Would you print the records below from the first line through the line containing "left shoulder: (193, 235, -1)", skipping the pictures?

--------

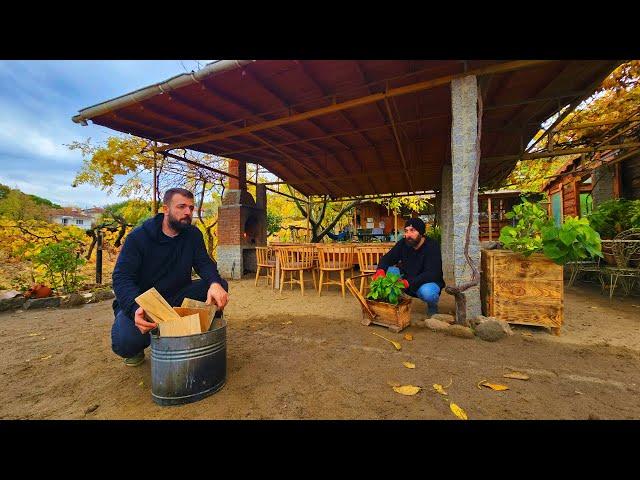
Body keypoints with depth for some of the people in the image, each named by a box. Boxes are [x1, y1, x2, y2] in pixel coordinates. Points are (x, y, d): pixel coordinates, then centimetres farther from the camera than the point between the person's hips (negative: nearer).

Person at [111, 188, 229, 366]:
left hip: (176, 298, 3)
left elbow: (204, 263, -10)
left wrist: (215, 282, -36)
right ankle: (137, 348, 9)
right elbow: (121, 277, -18)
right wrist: (136, 307, -40)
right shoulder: (138, 237, -12)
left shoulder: (193, 235, -1)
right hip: (138, 302, -3)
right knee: (124, 342, -33)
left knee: (220, 285, -19)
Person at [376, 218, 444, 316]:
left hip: (428, 282, -3)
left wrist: (409, 282, -44)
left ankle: (432, 307, 0)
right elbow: (387, 258, -5)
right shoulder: (403, 243, -7)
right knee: (389, 271, -21)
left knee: (427, 292, -37)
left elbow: (432, 274, -31)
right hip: (407, 281, 4)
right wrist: (381, 270, -29)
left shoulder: (432, 246, -21)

--------

■ Exercise response ■
Body keypoints with depth for some of the people in the image, each named by a box. Boxes are [x1, y1, x2, y2] in pixel coordinates. Points are (x, y, d): pixel coordinates, then centimetres farther from the camera than the point between the person's hips (negative: nearer).

Person at [111, 188, 229, 366]:
left hip: (176, 298, 3)
left elbow: (204, 263, -10)
left wrist: (215, 282, -36)
right ankle: (137, 348, 9)
right elbow: (121, 277, -18)
right wrist: (136, 307, -40)
right shoulder: (138, 237, -12)
left shoulder: (193, 235, -1)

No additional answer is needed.